_Excerpted text_

=-=-=-=-=

There is a Mathematica Notebook at
http://mathworld.wolfram.com/Tournament.html
which gives graphical (pun intended) representations of tournaments.
Cheers,
Paul
--
Paul Abbott Phone: +61 8 9380 2734
School of Physics, M013 Fax: +61 8 9380 1014
The University of Western Australia (CRICOS Provider No 00126G)
35 Stirling Highway
Crawley WA 6009 mailto:pa...@physics.uwa.edu.au
AUSTRALIA http://physics.uwa.edu.au/~paul
Dr Bob
Perhaps I'm missing something, but these graphs seem to contain no
information about how games are arranged in time. They merely record the
results, in terms of who beat whom in each possible pairing. Nor are
"score sequences" of any use for laying out a tournament, despite the term
"sequence" that sometimes indicates ordering or chronology (but not in this
case).

=-=-=-=-=

_Problem set_
- a) Write out the tournament thread word for word, from "There is a Mathematica" to "Provider No 00126G)".
- b) Please write the next part of the tournament thread, picking up where it ends.
These rows were drawn from a separate source.

[Stored data entries]
=-=-=-=-=

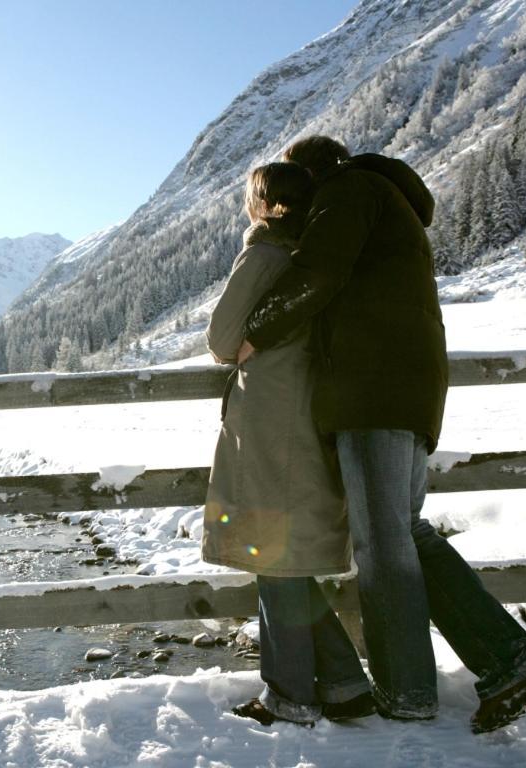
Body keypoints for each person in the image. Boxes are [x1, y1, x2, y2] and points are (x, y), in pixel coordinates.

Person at [239, 136, 526, 733]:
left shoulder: (349, 190)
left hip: (371, 387)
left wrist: (255, 330)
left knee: (383, 544)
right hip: (408, 386)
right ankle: (509, 660)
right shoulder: (390, 198)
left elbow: (321, 269)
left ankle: (412, 690)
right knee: (406, 532)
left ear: (311, 174)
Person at [203, 161, 374, 727]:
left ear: (266, 203)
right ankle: (346, 684)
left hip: (270, 419)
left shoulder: (265, 256)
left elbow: (222, 340)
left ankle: (291, 697)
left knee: (270, 554)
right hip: (309, 416)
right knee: (288, 562)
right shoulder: (313, 260)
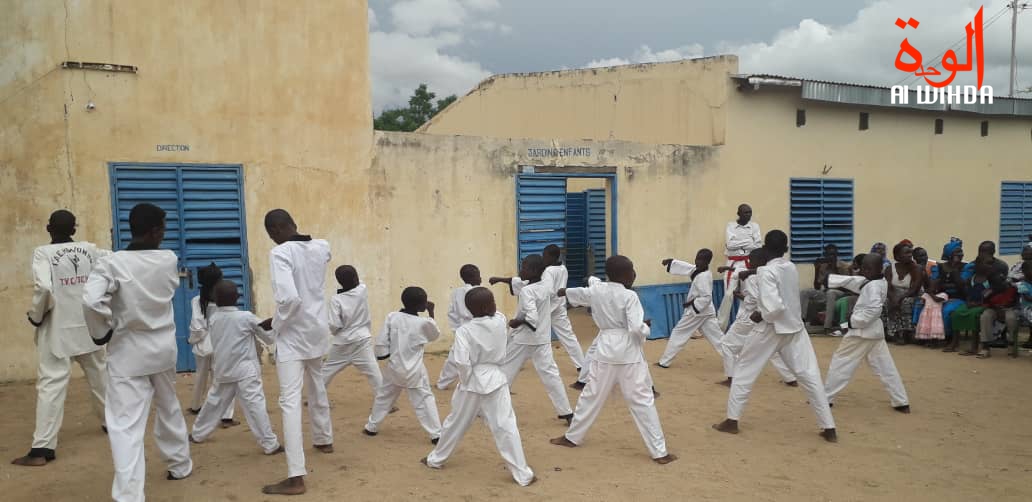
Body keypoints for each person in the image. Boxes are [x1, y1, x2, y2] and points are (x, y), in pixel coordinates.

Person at [82, 203, 192, 501]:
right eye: (164, 229)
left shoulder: (111, 263)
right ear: (155, 230)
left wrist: (101, 331)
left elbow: (92, 302)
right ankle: (180, 464)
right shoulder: (168, 259)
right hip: (163, 350)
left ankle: (130, 495)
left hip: (128, 352)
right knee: (169, 407)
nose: (164, 234)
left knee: (125, 426)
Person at [550, 256, 678, 464]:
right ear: (622, 275)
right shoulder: (629, 296)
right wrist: (646, 327)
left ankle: (572, 437)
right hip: (628, 353)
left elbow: (583, 294)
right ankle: (659, 452)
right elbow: (636, 328)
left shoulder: (599, 289)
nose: (634, 274)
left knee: (590, 395)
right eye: (631, 270)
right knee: (642, 401)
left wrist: (564, 292)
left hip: (605, 349)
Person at [713, 230, 837, 443]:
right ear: (786, 249)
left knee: (744, 371)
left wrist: (759, 314)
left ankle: (732, 421)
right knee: (810, 376)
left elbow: (774, 307)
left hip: (770, 329)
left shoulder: (765, 272)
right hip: (795, 329)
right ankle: (829, 427)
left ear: (765, 249)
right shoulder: (790, 267)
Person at [13, 210, 109, 467]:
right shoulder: (91, 250)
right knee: (100, 376)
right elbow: (111, 270)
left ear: (48, 228)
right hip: (89, 327)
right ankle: (112, 423)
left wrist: (36, 315)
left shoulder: (43, 253)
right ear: (74, 229)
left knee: (51, 385)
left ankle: (43, 448)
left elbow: (44, 288)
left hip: (57, 329)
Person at [421, 287, 536, 486]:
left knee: (455, 422)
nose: (496, 305)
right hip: (496, 379)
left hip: (473, 380)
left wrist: (466, 381)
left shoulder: (465, 331)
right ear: (486, 307)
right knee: (505, 425)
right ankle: (523, 474)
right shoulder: (499, 321)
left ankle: (436, 459)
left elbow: (462, 363)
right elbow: (496, 315)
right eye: (492, 301)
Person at [261, 209, 334, 496]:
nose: (272, 239)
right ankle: (324, 438)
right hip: (316, 329)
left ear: (277, 230)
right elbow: (321, 256)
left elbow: (290, 299)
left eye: (271, 234)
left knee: (289, 401)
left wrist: (276, 325)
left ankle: (295, 477)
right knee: (316, 384)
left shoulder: (280, 254)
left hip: (292, 335)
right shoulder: (321, 246)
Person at [190, 280, 281, 455]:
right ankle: (270, 444)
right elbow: (267, 336)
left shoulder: (214, 318)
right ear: (238, 298)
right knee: (255, 406)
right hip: (245, 371)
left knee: (213, 403)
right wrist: (273, 322)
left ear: (215, 299)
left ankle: (198, 434)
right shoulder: (245, 317)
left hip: (223, 369)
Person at [489, 255, 574, 424]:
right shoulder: (545, 285)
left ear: (534, 271)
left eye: (524, 267)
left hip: (523, 339)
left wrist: (517, 321)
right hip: (542, 339)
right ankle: (566, 411)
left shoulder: (528, 291)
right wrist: (501, 279)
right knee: (551, 375)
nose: (521, 270)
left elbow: (532, 318)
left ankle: (489, 408)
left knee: (505, 372)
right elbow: (523, 285)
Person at [824, 255, 911, 413]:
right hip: (874, 334)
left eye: (866, 268)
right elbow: (856, 282)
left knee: (841, 362)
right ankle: (901, 401)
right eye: (862, 267)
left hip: (861, 333)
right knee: (886, 368)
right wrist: (831, 280)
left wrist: (852, 321)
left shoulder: (873, 287)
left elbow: (873, 311)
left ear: (877, 269)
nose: (862, 270)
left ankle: (825, 398)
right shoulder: (878, 281)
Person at [364, 287, 442, 442]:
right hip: (414, 371)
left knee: (384, 397)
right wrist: (431, 313)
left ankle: (371, 427)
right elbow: (434, 334)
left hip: (394, 367)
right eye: (425, 302)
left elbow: (381, 342)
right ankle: (436, 434)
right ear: (421, 306)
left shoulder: (392, 317)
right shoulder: (423, 322)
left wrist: (383, 356)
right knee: (424, 401)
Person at [719, 248, 797, 387]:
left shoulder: (752, 278)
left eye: (750, 260)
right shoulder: (770, 273)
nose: (748, 262)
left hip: (749, 317)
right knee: (771, 349)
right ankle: (790, 378)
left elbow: (754, 299)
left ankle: (732, 378)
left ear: (754, 261)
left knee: (727, 345)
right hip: (764, 317)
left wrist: (740, 296)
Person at [656, 249, 734, 383]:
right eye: (697, 259)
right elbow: (688, 268)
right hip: (707, 312)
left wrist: (692, 304)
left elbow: (706, 297)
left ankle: (664, 361)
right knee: (718, 339)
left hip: (697, 312)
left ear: (708, 262)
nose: (697, 262)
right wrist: (672, 262)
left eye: (701, 260)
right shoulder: (700, 270)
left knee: (678, 332)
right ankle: (734, 363)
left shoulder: (704, 277)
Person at [187, 263, 238, 429]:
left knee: (200, 376)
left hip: (203, 346)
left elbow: (197, 326)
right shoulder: (225, 299)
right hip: (222, 345)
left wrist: (194, 339)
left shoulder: (197, 300)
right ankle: (226, 416)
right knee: (223, 379)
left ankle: (196, 406)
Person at [323, 265, 384, 399]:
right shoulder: (362, 289)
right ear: (356, 277)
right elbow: (357, 283)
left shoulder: (336, 300)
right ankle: (384, 402)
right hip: (362, 340)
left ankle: (315, 398)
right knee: (374, 372)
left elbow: (334, 324)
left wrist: (338, 332)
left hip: (342, 342)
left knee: (326, 371)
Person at [716, 204, 762, 330]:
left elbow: (758, 246)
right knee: (728, 294)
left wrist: (739, 244)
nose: (749, 215)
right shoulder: (731, 226)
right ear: (739, 213)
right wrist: (748, 242)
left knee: (747, 294)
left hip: (749, 263)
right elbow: (729, 245)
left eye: (750, 212)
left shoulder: (755, 226)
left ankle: (744, 324)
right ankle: (720, 326)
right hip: (733, 263)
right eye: (746, 212)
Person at [437, 264, 481, 390]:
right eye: (479, 275)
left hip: (463, 328)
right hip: (480, 326)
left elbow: (452, 313)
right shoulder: (481, 291)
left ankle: (442, 383)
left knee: (455, 357)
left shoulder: (456, 293)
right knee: (483, 356)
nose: (480, 278)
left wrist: (456, 329)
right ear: (473, 277)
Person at [798, 244, 852, 335]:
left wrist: (835, 271)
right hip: (825, 292)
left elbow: (847, 286)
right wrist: (816, 269)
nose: (831, 257)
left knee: (831, 293)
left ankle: (827, 327)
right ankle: (801, 321)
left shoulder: (843, 266)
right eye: (828, 255)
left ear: (836, 255)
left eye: (833, 255)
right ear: (825, 255)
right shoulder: (823, 266)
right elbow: (817, 287)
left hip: (840, 293)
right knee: (805, 292)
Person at [884, 242, 923, 345]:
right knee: (884, 301)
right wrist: (893, 298)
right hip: (894, 294)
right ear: (897, 256)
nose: (910, 255)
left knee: (905, 302)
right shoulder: (889, 268)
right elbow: (887, 286)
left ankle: (905, 333)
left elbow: (914, 289)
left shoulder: (917, 268)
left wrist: (899, 298)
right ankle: (889, 331)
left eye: (910, 252)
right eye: (906, 253)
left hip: (912, 294)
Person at [936, 240, 968, 353]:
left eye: (961, 252)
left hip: (959, 298)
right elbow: (936, 284)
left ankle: (950, 338)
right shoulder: (940, 267)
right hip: (941, 296)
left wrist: (954, 269)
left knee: (947, 310)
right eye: (957, 252)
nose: (960, 255)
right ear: (949, 254)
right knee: (923, 305)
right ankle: (930, 336)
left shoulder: (966, 267)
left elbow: (961, 284)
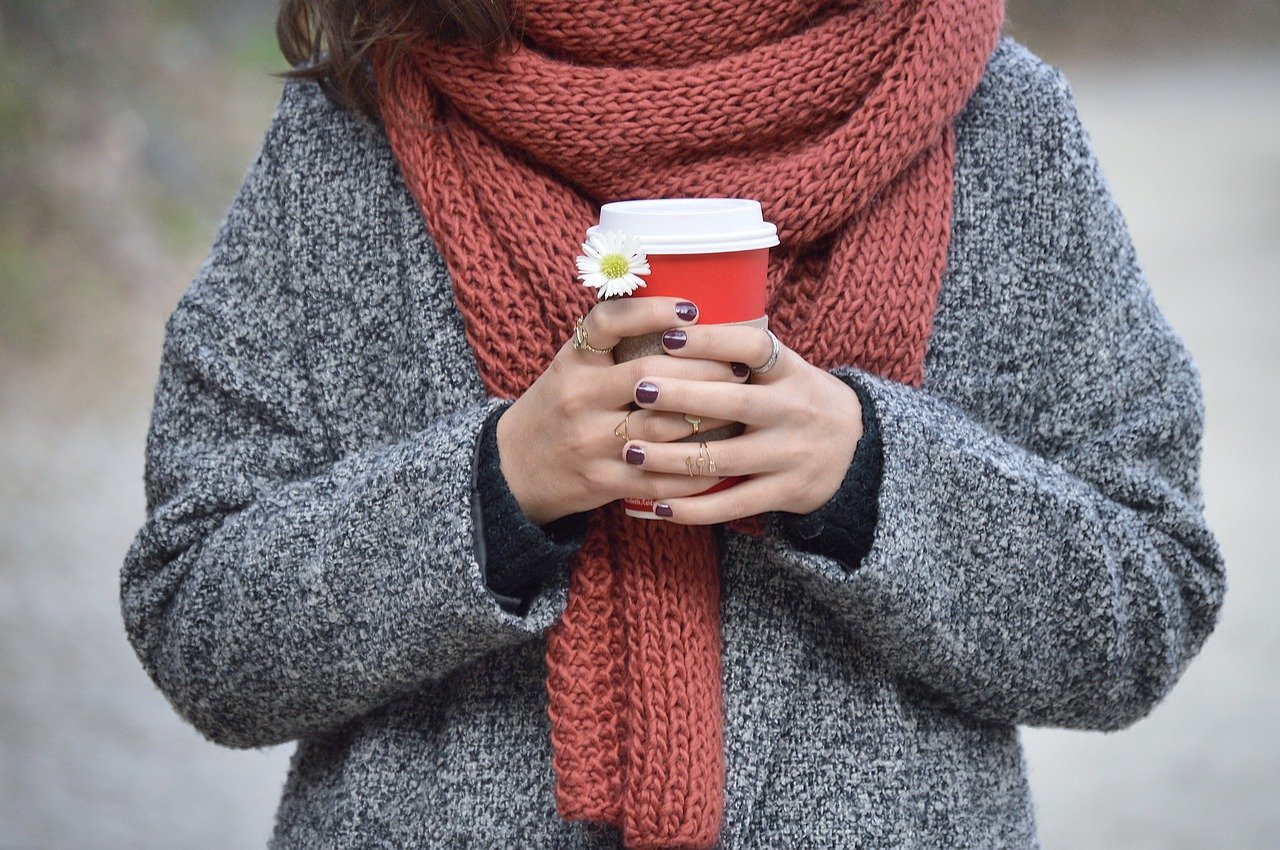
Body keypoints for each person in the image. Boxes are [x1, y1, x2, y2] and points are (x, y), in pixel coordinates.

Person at [119, 0, 1228, 847]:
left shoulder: (996, 123)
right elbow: (198, 622)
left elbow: (1145, 604)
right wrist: (494, 486)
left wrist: (869, 475)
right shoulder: (356, 131)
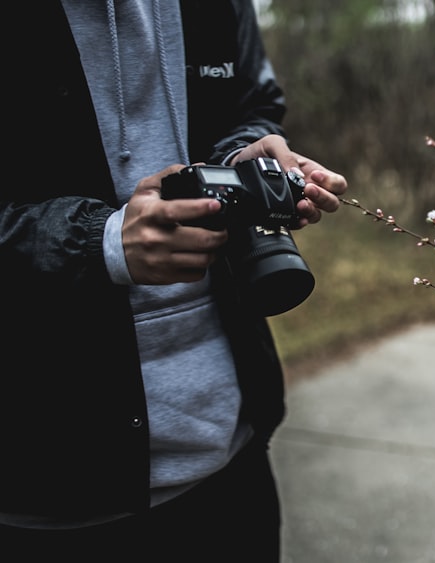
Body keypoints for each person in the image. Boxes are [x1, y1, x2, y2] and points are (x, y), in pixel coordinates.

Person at [0, 1, 348, 561]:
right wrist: (100, 243)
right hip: (46, 491)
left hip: (233, 455)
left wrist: (243, 160)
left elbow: (251, 105)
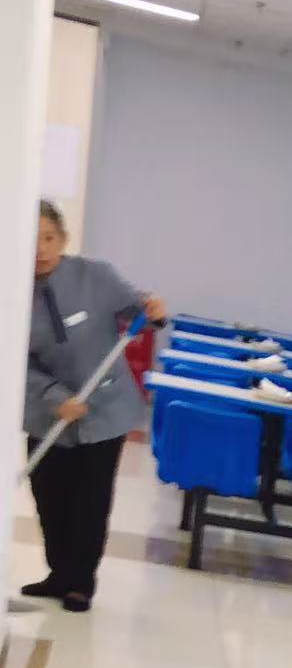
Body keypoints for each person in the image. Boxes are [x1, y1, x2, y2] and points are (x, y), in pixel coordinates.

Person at [24, 200, 165, 612]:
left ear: (63, 239)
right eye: (32, 239)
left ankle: (80, 583)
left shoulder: (95, 275)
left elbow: (138, 309)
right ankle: (58, 574)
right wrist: (54, 397)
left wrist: (153, 310)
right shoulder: (11, 289)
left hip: (103, 410)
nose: (40, 249)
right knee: (49, 497)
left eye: (49, 238)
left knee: (89, 500)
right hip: (45, 414)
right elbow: (12, 360)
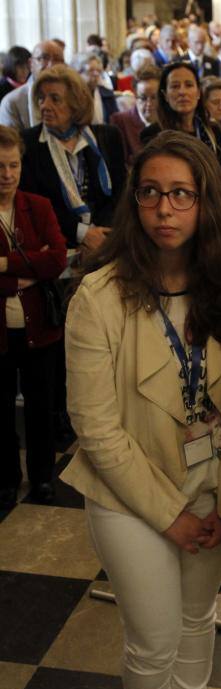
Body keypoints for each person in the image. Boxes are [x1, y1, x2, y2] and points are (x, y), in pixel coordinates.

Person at [61, 130, 221, 689]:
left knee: (198, 617)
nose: (164, 209)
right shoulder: (100, 295)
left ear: (205, 204)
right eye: (150, 193)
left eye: (181, 195)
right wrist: (168, 515)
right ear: (132, 201)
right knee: (155, 630)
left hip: (212, 486)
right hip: (128, 491)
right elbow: (96, 430)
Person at [0, 125, 67, 510]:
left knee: (42, 409)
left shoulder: (37, 206)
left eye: (14, 165)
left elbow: (57, 259)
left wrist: (4, 265)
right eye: (1, 166)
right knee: (2, 412)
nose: (7, 175)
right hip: (1, 333)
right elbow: (41, 263)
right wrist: (26, 270)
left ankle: (42, 477)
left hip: (40, 328)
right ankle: (6, 479)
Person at [19, 64, 126, 252]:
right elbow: (33, 205)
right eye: (41, 98)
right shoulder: (28, 144)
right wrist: (83, 234)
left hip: (108, 238)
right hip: (57, 244)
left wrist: (102, 235)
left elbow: (121, 193)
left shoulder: (108, 137)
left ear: (76, 103)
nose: (45, 105)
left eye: (55, 99)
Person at [141, 60, 221, 195]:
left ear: (198, 93)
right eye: (175, 86)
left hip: (215, 210)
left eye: (188, 85)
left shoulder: (211, 131)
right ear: (165, 95)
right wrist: (218, 187)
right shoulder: (153, 134)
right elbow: (165, 185)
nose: (182, 92)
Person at [0, 40, 64, 130]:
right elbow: (11, 142)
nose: (51, 65)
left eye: (57, 59)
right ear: (31, 64)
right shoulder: (12, 103)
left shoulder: (74, 96)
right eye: (44, 58)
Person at [111, 65, 161, 165]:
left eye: (154, 98)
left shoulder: (170, 121)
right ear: (135, 95)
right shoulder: (120, 121)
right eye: (143, 98)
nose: (149, 103)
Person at [74, 53, 118, 125]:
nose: (96, 74)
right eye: (91, 70)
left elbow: (115, 121)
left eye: (99, 71)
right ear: (78, 73)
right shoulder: (72, 95)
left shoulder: (107, 94)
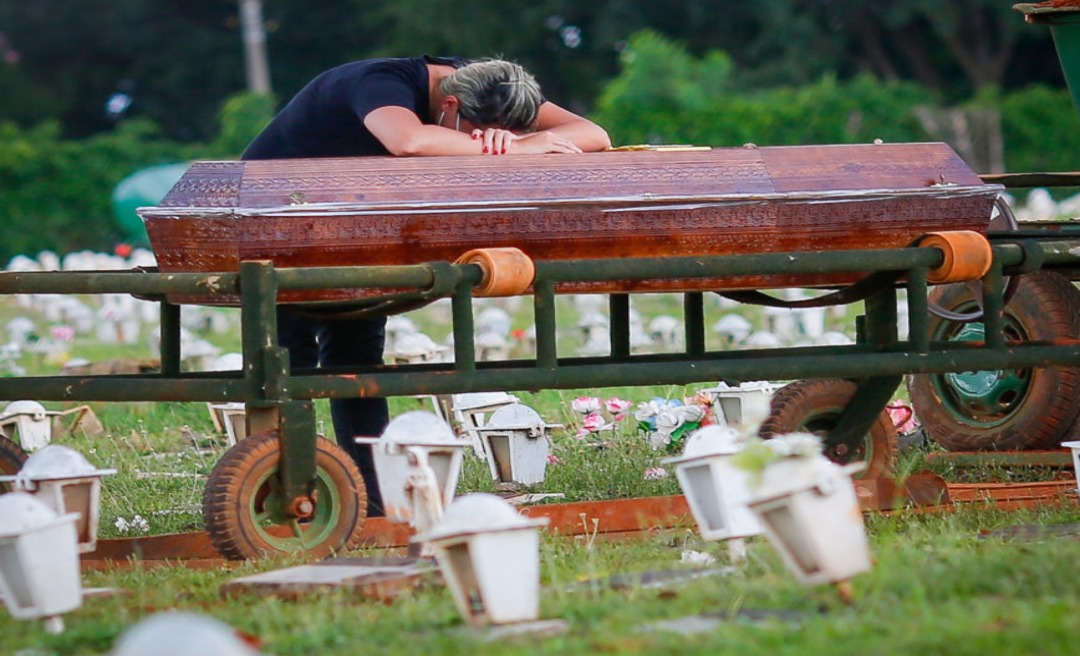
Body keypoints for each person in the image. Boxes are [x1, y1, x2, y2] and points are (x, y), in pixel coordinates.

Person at [242, 55, 610, 517]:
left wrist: (523, 139)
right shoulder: (380, 82)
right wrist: (513, 150)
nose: (482, 141)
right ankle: (280, 493)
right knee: (288, 365)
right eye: (472, 131)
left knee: (357, 361)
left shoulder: (495, 84)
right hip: (274, 218)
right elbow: (409, 141)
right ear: (450, 105)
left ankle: (372, 505)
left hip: (349, 224)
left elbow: (594, 135)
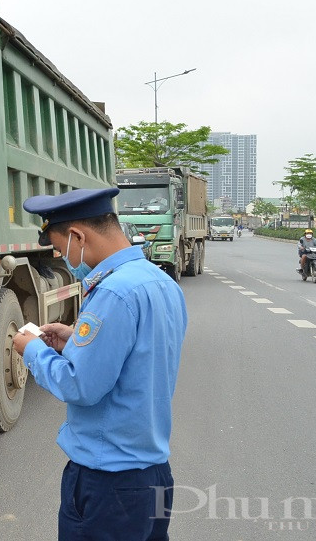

=-=-=-=-=

_Responses_
- a)
There is a Mathematica Notebook at
http://mathworld.wolfram.com/Tournament.html
which gives graphical (pun intended) representations of tournaments.
Cheers,
Paul
--
Paul Abbott Phone: +61 8 9380 2734
School of Physics, M013 Fax: +61 8 9380 1014
The University of Western Australia (CRICOS Provider No 00126G)

- b)
So... I'm not sure I can agree that these are graphical representations of
tournaments.
I am in favor of Swiss system tournaments (commonly used in Chess matches),
rather than the exhaustive (and inefficient) tournaments we're talking
about here.
Swiss system tournaments match up roughly comparable opponents in each
round, so that at the end, we don't have controversies about how tough each
team's schedule was. The result would be NBA or football playoffs that
include the best teams. The down-sides are (1) that the schedule couldn't
be determined before the season begins, and (2) by mid-season, losers would
be playing losers, so those games would probably be canceled if ticket
sales are the goal.
The latter is a down-side only for losing teams, however --- but a big plus
for fans.
Bobby
On Sat, 22 Mar 2003 05:08:30 -0500 (EST), Paul Abbott
<pa...@physics.uwa.edu.au> wrote:
> Simon wrote:
>
>> I've got a puzzle, im not sure how to solve, a friend of mine asked
>> me to make a program that given a number of teams (which must be more
>> than 4 but other than that just dividable by 2) - now, there is
>> teams\2 matches in a round, and no team must play more than 1 match
>> in a round (making the number of rounds teams-1).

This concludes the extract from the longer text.